**Excerpt**:
____

Key in the input dictionary specifying the list of additional data dictionaries for the mosaic. Each dictionary in the list should represent one potential additional item. Expected keys: 'image' (required, np.ndarray), and optionally 'mask' (np.ndarray), 'masks' (np.ndarray, stacked instance masks), 'bboxes' (np.ndarray), 'keypoints' (np.ndarray), and label fields supplied via the bbox_labels and keypoint_labels wrapper dicts (see Metadata Format below). Default: "mosaic_metadata".

center_range
tuple[float, float]
[0.3,0.7]

Range [0.0-1.0] to sample the center point of the mosaic view relative to the valid central region of the conceptual large grid. This affects which parts of the assembled grid are visible in the final crop. Default: (0.3, 0.7).

____

Collected data entries:
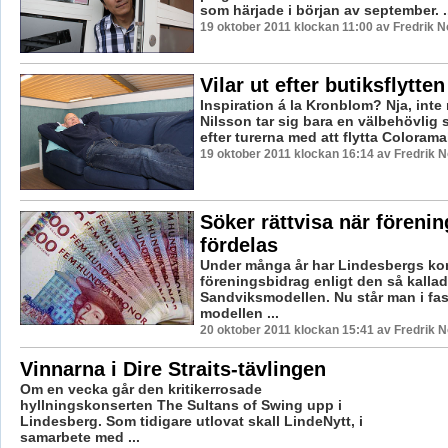
som härjade i början av september. ..
19 oktober 2011 klockan 11:00 av Fredrik 
Vilar ut efter butiksflytten
Inspiration á la Kronblom? Nja, inte 
Nilsson tar sig bara en välbehövlig 
efter turerna med att flytta Coloramab
19 oktober 2011 klockan 16:14 av Fredrik 
Söker rättvisa när föreni
fördelas
Under många år har Lindesbergs ko
föreningsbidrag enligt den så kalla
Sandviksmodellen. Nu står man i fas
modellen ...
20 oktober 2011 klockan 15:41 av Fredrik 
Vinnarna i Dire Straits-tävlingen
Om en vecka går den kritikerrosade
hyllningskonserten The Sultans of Swing upp i
Lindesberg. Som tidigare utlovat skall LindeNytt, i
samarbete med ...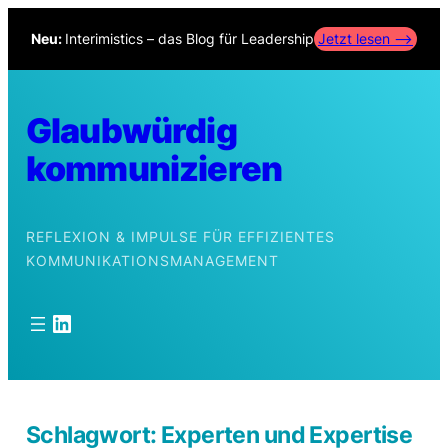
Zum
Neu:
Interimistics – das Blog für Leadership
Jetzt lesen –>
Inhalt
springen
Glaubwürdig
kommunizieren
REFLEXION & IMPULSE FÜR EFFIZIENTES
KOMMUNIKATIONSMANAGEMENT
LinkedIn
Schlagwort:
Experten und Expertise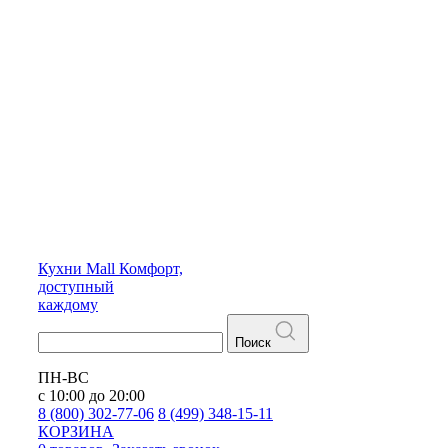
Кухни
Mall
Комфорт,
доступный
каждому
Поиск
ПН-ВС
с 10:00 до 20:00
8 (800) 302-77-06
8 (499) 348-15-11
КОРЗИНА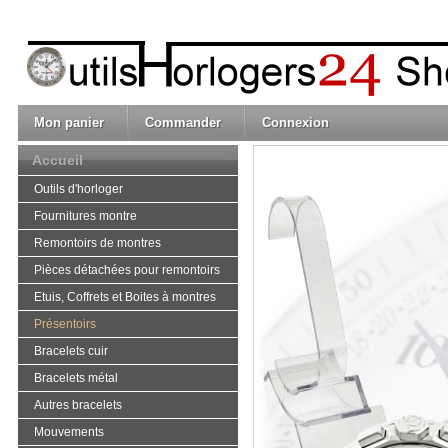
Mon panier
Commander
Connexion
Accueil
Outils d'horloger
Fournitures montre
Remontoirs de montres
Pièces détachées pour remontoirs
Etuis, Coffrets et Boites à montres
Présentoirs
Bracelets cuir
Bracelets métal
Autres bracelets
Mouvements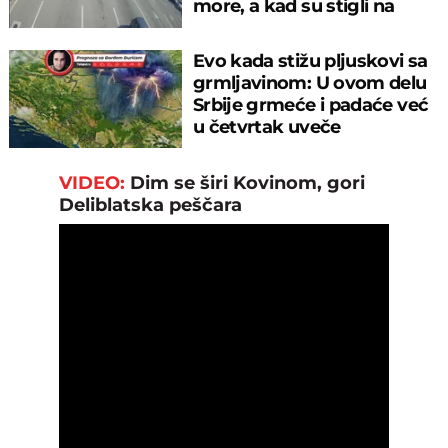
more, a kad su stigli na
prelaz, ostali u šoku!
Evo kada stižu pljuskovi sa
grmljavinom: U ovom delu
Srbije grmeće i padaće već
u četvrtak uveče
VIDEO:
Dim se širi Kovinom, gori
Deliblatska peščara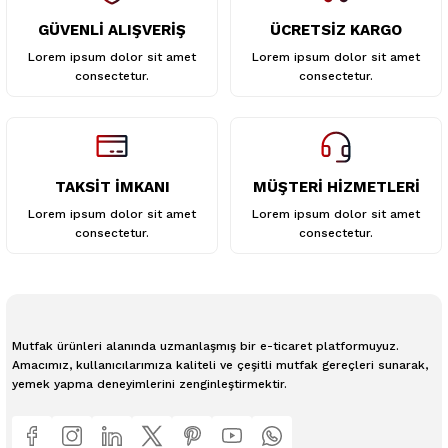
GÜVENLİ ALIŞVERİŞ
ÜCRETSİZ KARGO
Lorem ipsum dolor sit amet
Lorem ipsum dolor sit amet
consectetur.
consectetur.
TAKSİT İMKANI
MÜŞTERİ HİZMETLERİ
Lorem ipsum dolor sit amet
Lorem ipsum dolor sit amet
consectetur.
consectetur.
Mutfak ürünleri alanında uzmanlaşmış bir e-ticaret platformuyuz.
Amacımız, kullanıcılarımıza kaliteli ve çeşitli mutfak gereçleri sunarak,
yemek yapma deneyimlerini zenginleştirmektir.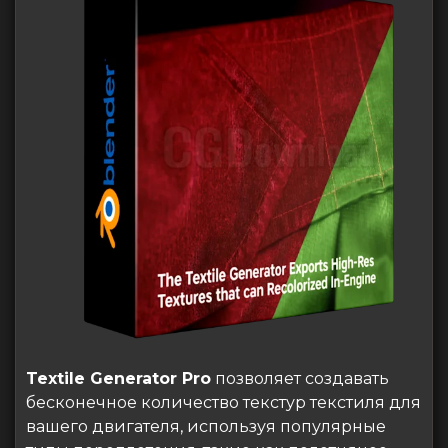
Textile Generator Pro
позволяет создавать
бесконечное количество текстур текстиля для
вашего двигателя, используя популярные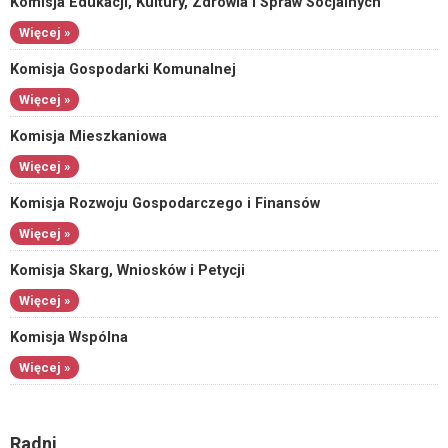
Komisja Edukacji, Kultury, Zdrowia i Spraw Socjalnych
Więcej »
Komisja Gospodarki Komunalnej
Więcej »
Komisja Mieszkaniowa
Więcej »
Komisja Rozwoju Gospodarczego i Finansów
Więcej »
Komisja Skarg, Wniosków i Petycji
Więcej »
Komisja Wspólna
Więcej »
Radni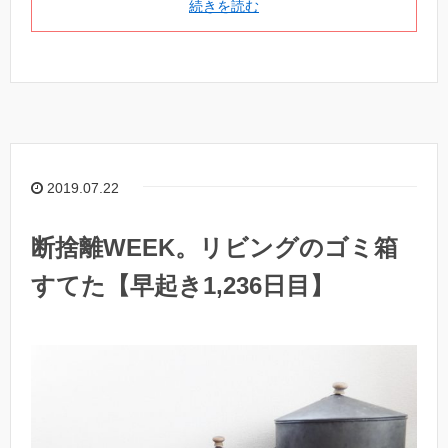
続きを読む
2019.07.22
断捨離WEEK。リビングのゴミ箱
すてた【早起き1,236日目】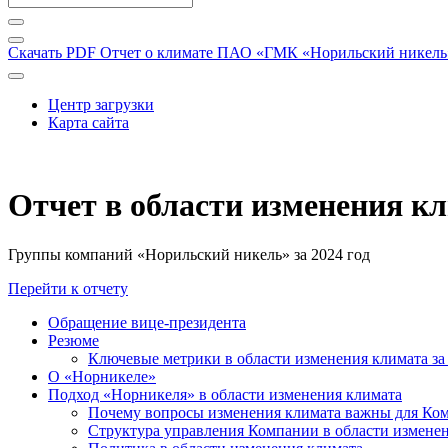
Скачать PDF
Отчет о климате ПАО «ГМК «Норильский никель» 
Центр загрузки
Карта сайта
Отчет в области изменения к
Группы компаний «Норильский никель» за 2024 год
Перейти к отчету
Обращение вице-президента
Резюме
Ключевые метрики в области изменения климата за 
О «Норникеле»
Подход «Норникеля» в области изменения климата
Почему вопросы изменения климата важны для Ко
Структура управления Компании в области изменен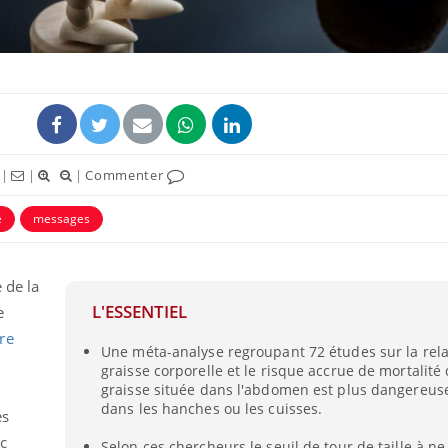
|
|
|
Commenter
e
messages
 de la
La sieste empêche-t-elle
Fortes c
de dormir la nuit ?
pourquo
L'ESSENTIEL
e
noyade g
re
Une méta-analyse regroupant 72 études sur la rela
graisse corporelle et le risque accrue de mortalité
VIH : la fin du comprimé
Le Viagr
graisse située dans l'abdomen est plus dangereuse
tous les jours se profile-t-
freiner 
elle enfin ?
cancer ?
dans les hanches ou les cuisses.
es
c
Selon ces chercheurs le seuil de tour de taille à ne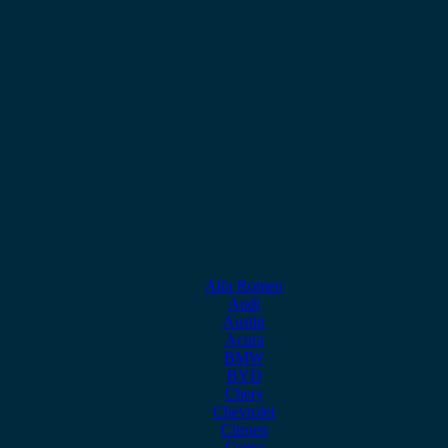
Alfa Romeo
Audi
Austin
Acura
BMW
BYD
Chery
Chevrolet
Citroen
Cupra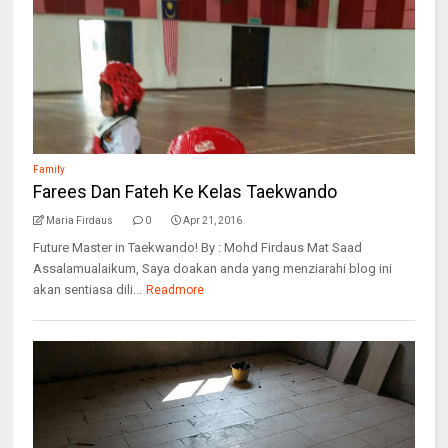
Family
Farees Dan Fateh Ke Kelas Taekwando
Maria Firdaus
0
Apr 21, 2016
Future Master in Taekwando! By : Mohd Firdaus Mat Saad
Assalamualaikum, Saya doakan anda yang menziarahi blog ini
akan sentiasa dili...
Readmore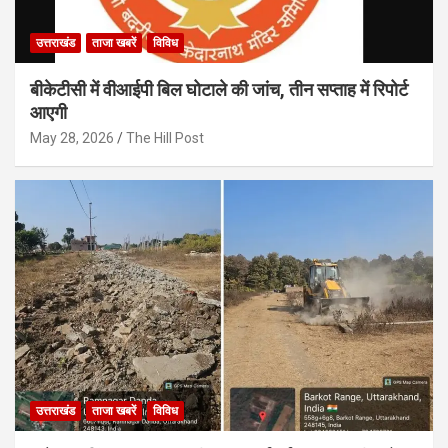
उत्तराखंड
ताजा खबरें
विविध
बीकेटीसी में वीआईपी बिल घोटाले की जांच, तीन सप्ताह में रिपोर्ट
आएगी
May 28, 2026
The Hill Post
उत्तराखंड
ताजा खबरें
विविध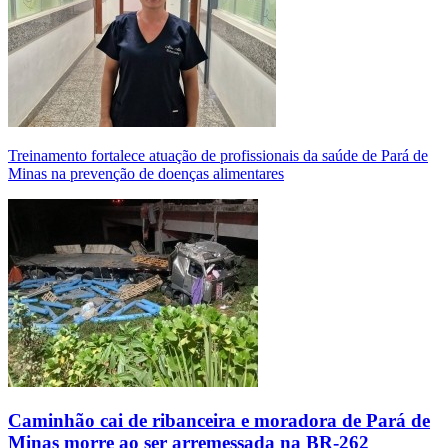
Treinamento fortalece atuação de profissionais da saúde de Pará de
Minas na prevenção de doenças alimentares
Caminhão cai de ribanceira e moradora de Pará de
Minas morre ao ser arremessada na BR-262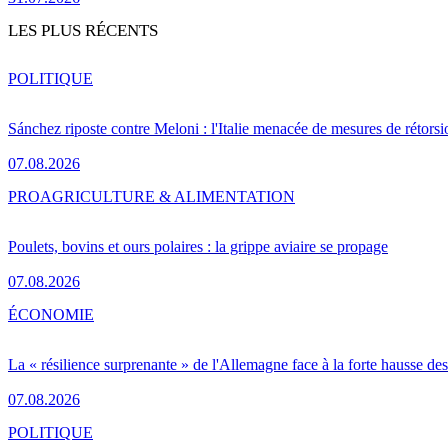
LES PLUS RÉCENTS
POLITIQUE
Sánchez riposte contre Meloni : l'Italie menacée de mesures de rétorsi
07.08.2026
PRO
AGRICULTURE & ALIMENTATION
Poulets, bovins et ours polaires : la grippe aviaire se propage
07.08.2026
ÉCONOMIE
La « résilience surprenante » de l'Allemagne face à la forte hausse de
07.08.2026
POLITIQUE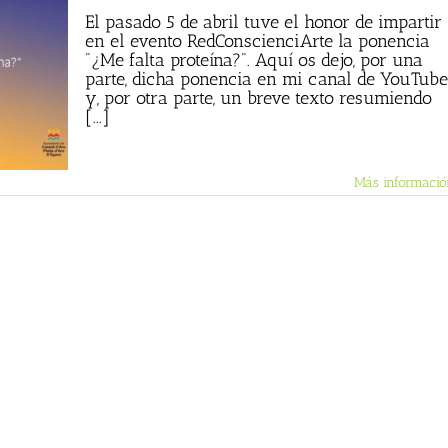
El pasado 5 de abril tuve el honor de impartir
en el evento RedConscienciArte la ponencia
"¿Me falta proteína?". Aquí os dejo, por una
parte, dicha ponencia en mi canal de YouTube
y, por otra parte, un breve texto resumiendo
[...]
Más informació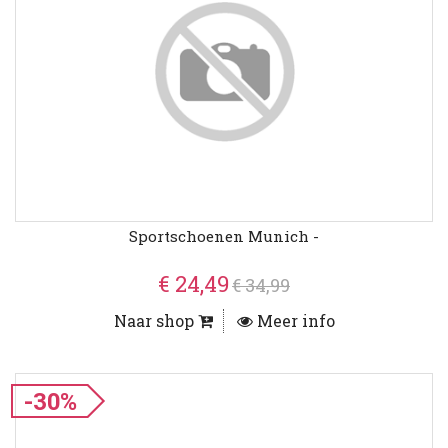
Sportschoenen Munich -
€ 24,49
€ 34,99
Naar shop
Meer info
-30%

____

**Problems and tasks**:
1. According to the mosaic documentation excerpt, why does the value chosen for center_range matter? Answer in one to three sentences.
2. Write the next portion of the mosaic documentation excerpt, starting after its last sentence.

**Answers to the tasks**:
1. The center_range value sets the range in which the center point of the mosaic view is sampled, relative to the valid central region of the conceptual large grid. This sampling determines which parts of the assembled grid are visible in the final crop.

2.
interpolation
0 | 6 | 1 | 2 | 3 | 4 | 5
1

OpenCV interpolation flag used for resizing images during geometric processing. Default: cv2.INTER_LINEAR.

mask_interpolation
0 | 6 | 1 | 2 | 3 | 4 | 5
0

OpenCV interpolation flag used for resizing masks during geometric processing. Default: cv2.INTER_NEAREST.

fill
tuple[float, ...] | float
0

Value used for padding images if needed during geometric processing. Default: 0.

fill_mask
tuple[float, ...] | float
0

Value used for padding masks if needed during geometric processing. Default: 0.

p
float
0.5

Probability of applying the transform. Default: 0.5.

Examples
>>> import numpy as np
>>> import albumentations as A
>>> import cv2
>>>
>>> # Prepare primary data
>>> primary_image = np.random.randint(0, 256, (100, 100, 3), dtype=np.uint8)
>>> primary_mask = np.random.randint(0, 2, (100, 100), dtype=np.uint8)
>>> primary_bboxes = np.array([[10, 10, 40, 40], [50, 50, 90, 90]], dtype=np.float32)
>>> primary_bbox_classes = [1, 2]
>>> primary_keypoints = np.array([[25, 25], [75, 75]], dtype=np.float32)
>>> primary_keypoint_classes = ['eye', 'nose']
>>>
>>> # Prepare additional images for mosaic.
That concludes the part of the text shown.